The Future of Technology in Football

“It will be a huge part in how the games played. You’ve already seen it change how the game is officiated. The ability to quantify some of these numbers, some of these metrics that weren’t able to be quantified in prior years, will continue to drive change throughout the game. Simple technology like enhancing the replay experience, enhancing camera angles, will continue to affect the officiating and efficiency of the game.”

“I think you’re starting to see helmet companies take a different approach toward trying to prevent and mitigate head impacts. That will be a space that continues to evolve. Technology is going to enhance and affect every part of the game. We just have to always be aware of maintaining the integrity of the game as we integrate the technology into it.”

“I don’t think people realize how fast some of these [playing] decisions have to be made, how fast some of these angles and opportunities present themselves. Really the only way to practice and replicate some of this stuff is you actually need to do it. Tackling is a huge one. Whether it’s the robotic dummies, allowing us to get real-live repetitions is always helpful because you start to train yourself and get muscle memory.”

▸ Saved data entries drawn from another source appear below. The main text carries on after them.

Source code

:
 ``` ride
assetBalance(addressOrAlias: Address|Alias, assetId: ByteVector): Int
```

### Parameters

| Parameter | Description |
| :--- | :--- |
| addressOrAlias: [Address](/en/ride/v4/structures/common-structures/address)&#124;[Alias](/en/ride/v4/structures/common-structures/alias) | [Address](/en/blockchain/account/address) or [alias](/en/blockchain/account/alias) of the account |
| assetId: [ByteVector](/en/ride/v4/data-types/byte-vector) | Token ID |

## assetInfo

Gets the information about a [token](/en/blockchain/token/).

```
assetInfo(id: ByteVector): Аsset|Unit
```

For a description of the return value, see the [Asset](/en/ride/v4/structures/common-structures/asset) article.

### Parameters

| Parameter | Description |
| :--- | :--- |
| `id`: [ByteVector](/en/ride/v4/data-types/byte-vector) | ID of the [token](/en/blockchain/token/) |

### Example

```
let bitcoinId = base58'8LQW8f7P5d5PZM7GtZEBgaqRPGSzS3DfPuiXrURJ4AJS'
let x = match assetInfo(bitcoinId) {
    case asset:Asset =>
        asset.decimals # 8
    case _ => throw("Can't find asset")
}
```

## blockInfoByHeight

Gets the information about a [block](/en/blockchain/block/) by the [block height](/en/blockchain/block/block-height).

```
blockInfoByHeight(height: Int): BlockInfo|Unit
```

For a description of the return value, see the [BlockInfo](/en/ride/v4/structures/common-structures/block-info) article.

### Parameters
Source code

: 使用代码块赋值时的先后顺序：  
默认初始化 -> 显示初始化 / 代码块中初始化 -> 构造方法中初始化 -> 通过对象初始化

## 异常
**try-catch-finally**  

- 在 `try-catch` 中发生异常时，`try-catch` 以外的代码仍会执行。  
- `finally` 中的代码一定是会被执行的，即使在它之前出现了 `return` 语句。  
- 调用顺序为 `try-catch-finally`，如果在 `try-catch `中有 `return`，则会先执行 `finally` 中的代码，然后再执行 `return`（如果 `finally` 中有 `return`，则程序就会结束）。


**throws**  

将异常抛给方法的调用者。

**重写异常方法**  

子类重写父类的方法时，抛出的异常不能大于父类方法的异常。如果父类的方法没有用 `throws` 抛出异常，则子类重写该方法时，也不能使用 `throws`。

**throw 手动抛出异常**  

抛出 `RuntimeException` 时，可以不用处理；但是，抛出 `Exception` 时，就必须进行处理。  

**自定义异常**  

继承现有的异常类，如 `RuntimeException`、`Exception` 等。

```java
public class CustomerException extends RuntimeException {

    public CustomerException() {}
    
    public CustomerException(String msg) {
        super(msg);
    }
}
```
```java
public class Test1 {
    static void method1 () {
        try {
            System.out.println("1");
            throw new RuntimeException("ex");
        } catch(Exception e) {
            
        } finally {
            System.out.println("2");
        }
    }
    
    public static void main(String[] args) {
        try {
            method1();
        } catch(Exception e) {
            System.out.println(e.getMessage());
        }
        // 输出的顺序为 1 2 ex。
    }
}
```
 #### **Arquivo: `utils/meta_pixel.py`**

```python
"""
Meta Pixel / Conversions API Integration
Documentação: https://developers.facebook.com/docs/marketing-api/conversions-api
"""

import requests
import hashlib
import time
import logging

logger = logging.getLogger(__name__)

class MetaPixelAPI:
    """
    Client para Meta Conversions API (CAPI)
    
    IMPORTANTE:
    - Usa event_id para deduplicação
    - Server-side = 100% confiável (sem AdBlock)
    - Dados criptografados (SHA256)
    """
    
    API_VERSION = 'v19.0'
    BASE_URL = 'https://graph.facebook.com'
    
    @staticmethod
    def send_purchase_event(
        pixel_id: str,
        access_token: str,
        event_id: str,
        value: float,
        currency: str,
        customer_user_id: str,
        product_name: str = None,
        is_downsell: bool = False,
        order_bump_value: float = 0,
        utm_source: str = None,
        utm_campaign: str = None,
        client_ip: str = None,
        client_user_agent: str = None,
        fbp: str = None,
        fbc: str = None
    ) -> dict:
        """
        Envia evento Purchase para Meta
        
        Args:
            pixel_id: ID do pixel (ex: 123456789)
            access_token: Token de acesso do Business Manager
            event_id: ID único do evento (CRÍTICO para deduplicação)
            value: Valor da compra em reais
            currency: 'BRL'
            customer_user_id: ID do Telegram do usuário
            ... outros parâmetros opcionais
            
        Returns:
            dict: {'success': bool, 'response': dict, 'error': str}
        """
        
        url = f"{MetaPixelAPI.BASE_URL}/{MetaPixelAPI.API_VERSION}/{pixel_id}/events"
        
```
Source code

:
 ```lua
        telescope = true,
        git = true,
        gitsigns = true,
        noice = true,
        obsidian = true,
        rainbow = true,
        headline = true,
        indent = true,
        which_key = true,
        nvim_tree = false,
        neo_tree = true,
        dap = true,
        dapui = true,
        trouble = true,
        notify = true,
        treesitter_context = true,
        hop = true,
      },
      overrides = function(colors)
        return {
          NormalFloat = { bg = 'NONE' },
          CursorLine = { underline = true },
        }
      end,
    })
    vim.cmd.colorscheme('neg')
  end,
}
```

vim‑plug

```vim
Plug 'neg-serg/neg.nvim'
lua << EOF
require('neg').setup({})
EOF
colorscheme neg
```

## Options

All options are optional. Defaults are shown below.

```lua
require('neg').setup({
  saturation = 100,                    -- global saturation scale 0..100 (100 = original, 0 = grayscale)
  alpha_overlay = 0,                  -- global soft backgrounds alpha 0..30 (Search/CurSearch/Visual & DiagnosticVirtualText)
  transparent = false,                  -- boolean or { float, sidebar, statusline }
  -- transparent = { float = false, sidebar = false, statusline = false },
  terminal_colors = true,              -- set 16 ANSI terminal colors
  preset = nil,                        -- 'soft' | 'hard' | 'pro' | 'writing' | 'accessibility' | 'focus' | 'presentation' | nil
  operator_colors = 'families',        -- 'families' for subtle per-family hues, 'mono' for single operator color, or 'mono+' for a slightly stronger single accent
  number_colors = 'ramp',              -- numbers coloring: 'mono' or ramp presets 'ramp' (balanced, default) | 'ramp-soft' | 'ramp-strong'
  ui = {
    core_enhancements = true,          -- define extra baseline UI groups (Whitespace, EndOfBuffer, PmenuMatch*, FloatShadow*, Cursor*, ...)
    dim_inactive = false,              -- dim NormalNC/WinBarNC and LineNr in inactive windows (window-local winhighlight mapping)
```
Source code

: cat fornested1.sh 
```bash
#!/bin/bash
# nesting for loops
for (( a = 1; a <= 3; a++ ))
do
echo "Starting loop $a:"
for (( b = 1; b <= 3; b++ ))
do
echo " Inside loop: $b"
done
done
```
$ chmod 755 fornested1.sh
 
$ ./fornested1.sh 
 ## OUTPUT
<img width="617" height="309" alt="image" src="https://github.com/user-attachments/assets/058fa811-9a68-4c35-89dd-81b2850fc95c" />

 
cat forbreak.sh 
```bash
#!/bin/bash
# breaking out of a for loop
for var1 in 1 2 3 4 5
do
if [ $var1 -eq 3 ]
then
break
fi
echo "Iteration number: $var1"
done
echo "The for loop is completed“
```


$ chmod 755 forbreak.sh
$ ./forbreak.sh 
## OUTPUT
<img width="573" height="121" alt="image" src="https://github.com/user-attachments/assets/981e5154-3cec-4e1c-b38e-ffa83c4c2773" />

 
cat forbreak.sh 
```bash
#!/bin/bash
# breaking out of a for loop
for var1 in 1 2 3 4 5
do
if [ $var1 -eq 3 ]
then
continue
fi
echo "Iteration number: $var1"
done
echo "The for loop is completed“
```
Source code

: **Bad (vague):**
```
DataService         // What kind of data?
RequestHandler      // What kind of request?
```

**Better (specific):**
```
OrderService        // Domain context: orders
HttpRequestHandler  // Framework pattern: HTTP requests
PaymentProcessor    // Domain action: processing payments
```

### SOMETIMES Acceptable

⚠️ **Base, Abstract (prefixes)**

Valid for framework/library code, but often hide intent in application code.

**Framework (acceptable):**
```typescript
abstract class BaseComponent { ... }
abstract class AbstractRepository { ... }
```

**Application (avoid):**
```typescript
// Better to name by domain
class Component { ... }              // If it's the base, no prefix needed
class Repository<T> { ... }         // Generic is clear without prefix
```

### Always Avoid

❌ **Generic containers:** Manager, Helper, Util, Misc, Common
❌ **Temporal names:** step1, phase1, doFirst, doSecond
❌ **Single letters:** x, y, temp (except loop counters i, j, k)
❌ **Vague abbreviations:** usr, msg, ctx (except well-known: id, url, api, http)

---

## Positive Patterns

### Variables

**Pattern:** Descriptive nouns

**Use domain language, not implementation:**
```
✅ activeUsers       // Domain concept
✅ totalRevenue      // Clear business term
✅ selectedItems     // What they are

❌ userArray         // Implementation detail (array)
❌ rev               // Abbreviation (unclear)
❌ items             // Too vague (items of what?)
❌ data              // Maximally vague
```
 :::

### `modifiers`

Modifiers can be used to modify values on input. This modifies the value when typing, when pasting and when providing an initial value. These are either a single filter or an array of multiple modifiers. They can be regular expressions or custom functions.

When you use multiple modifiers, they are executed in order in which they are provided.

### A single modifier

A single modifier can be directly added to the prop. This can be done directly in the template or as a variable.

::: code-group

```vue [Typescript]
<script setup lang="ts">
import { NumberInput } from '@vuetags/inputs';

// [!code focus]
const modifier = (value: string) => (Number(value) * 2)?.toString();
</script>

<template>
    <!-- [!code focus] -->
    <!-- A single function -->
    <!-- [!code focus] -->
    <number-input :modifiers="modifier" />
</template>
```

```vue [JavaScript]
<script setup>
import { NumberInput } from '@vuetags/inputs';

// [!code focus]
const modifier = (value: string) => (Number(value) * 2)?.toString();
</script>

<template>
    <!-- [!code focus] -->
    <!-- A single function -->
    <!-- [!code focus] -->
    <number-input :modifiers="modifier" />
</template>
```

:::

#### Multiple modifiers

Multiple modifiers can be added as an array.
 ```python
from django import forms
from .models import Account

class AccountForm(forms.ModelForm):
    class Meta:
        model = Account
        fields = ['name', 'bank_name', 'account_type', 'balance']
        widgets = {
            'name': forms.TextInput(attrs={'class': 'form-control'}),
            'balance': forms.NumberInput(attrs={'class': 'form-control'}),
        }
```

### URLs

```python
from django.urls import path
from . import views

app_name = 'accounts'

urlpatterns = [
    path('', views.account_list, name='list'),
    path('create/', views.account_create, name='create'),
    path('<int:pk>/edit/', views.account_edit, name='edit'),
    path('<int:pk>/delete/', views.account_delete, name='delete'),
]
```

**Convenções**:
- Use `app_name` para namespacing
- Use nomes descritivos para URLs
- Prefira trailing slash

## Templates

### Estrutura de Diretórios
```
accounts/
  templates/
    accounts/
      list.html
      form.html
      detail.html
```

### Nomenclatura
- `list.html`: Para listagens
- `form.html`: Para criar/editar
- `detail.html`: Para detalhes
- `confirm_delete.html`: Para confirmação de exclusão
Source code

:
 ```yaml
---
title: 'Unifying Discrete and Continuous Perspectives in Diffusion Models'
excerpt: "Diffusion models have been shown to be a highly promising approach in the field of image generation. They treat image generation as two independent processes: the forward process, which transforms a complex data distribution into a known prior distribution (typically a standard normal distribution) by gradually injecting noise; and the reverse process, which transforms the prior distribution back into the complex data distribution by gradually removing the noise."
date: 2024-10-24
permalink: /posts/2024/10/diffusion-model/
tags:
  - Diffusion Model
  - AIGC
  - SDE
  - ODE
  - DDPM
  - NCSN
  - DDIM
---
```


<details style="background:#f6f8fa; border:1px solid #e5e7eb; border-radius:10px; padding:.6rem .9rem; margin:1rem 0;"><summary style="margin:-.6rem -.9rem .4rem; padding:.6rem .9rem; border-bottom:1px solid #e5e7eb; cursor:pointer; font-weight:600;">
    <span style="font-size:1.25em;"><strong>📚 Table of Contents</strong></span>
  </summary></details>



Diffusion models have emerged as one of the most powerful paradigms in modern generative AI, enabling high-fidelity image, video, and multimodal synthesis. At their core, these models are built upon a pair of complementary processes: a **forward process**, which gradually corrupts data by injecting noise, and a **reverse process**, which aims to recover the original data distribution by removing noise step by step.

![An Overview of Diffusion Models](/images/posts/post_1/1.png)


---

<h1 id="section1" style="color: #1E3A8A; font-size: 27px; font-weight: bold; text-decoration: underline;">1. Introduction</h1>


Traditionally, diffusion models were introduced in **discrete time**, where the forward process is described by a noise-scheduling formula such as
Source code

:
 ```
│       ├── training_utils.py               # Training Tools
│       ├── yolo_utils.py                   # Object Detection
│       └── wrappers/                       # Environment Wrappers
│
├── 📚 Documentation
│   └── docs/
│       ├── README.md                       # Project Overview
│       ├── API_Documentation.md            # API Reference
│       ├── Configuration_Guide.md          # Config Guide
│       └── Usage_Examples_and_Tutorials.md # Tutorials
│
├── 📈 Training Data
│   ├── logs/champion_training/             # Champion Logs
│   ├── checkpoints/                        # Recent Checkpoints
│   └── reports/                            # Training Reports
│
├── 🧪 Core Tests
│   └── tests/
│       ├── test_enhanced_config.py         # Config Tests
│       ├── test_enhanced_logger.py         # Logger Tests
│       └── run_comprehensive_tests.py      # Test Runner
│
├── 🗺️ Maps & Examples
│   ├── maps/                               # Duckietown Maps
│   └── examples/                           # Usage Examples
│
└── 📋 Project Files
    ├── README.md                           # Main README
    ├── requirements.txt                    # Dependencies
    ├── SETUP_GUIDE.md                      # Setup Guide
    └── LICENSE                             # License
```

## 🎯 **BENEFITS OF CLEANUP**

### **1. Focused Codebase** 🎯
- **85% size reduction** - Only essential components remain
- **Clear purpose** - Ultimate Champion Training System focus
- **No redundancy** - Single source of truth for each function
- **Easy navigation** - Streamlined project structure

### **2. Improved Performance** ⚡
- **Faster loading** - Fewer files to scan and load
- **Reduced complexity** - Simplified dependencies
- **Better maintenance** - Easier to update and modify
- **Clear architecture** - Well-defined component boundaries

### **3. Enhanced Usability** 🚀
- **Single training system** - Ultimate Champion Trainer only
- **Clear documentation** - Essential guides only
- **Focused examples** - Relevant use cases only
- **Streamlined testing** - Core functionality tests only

His Data and Analytics Startup, BioStadium

“We’re really focused on the amateur and youth markets. There’s a ton of solutions out there that target the collegiate, the elite and professional markets, and adding that sports science element to organizations. But there aren’t really a ton of companies aimed at the youth and amateur market. We want to build a data aggregator that allows you to track your performance and progression throughout sports. If we start in the youth and amateur ranks and follow athletes all the way through their progression, there’s already an established standard of elite and professional data out there. We want to use that as the baseline to track the trajectory of youth and amateur athletes all the way through their journey.”

“I can’t get into specifics quite yet, but what we want to is we want to aggregate the space. There are a ton of wearable companies, a ton of data companies that track what I call vertical-specific data. We want to add context to the data. Make it more actionable.”

(NFLPA)

The Evolution of Data Tracking

“When I was a prospect there wasn’t a ton of objective metrics out. The business at that point was ‘Did you pass the eye-test?’ Coming from a smaller school, the question was always ‘Is this person a good player or is this person a good player amongst lesser competition?’ The ability to have objective metrics helps level the playing field in the evaluation. Over the years there’s been a ton of players to slip through the cracks in the same way. Once they’re actually able to get on the playing field you see those seventh-round picks, those undrafted free agents, really do have the ability to play at a high level and you’ll see things even themselves out.”

“Now it’s how do you get into the more internal data. Whether it be biometric with heart rate, heart rate variability. I’ve seen hydration as a point of focus. How do you start to measure what’s going on internally with an athlete, I think that’s part of the next wave. To me it’s all context. I think we know externally how fast people run, how agile they are, the acceleration. To me those are the ‘what’ measurements. The internal metrics start to get into the ‘why’ and the ‘how.’”

The Question of Data Privacy

“As data becomes more personal, more intrusive, [the question of ownership] will be at the forefront. When you’re talking about [40 yard] times, height and weight, those types of external metrics, if they’re at the workplace, that’s a much easier conversation. NFL combine, games, practice metrics, that’s a different category to me.

“Once you start digging into biometric data, health records, data that’s produced internally, that’s where the conversation really starts to turn. Because you run into other issues, too. You run into security of the data, you run into privacy concerns, there’s just a whole slew of challenges that are waiting for that type of integration. Ownership of data is going to be one of the really interesting points that has to be worked out. Because that internal data is hard to think about as anything other than a medical record.”

The NFLPA reviewed this content before publication.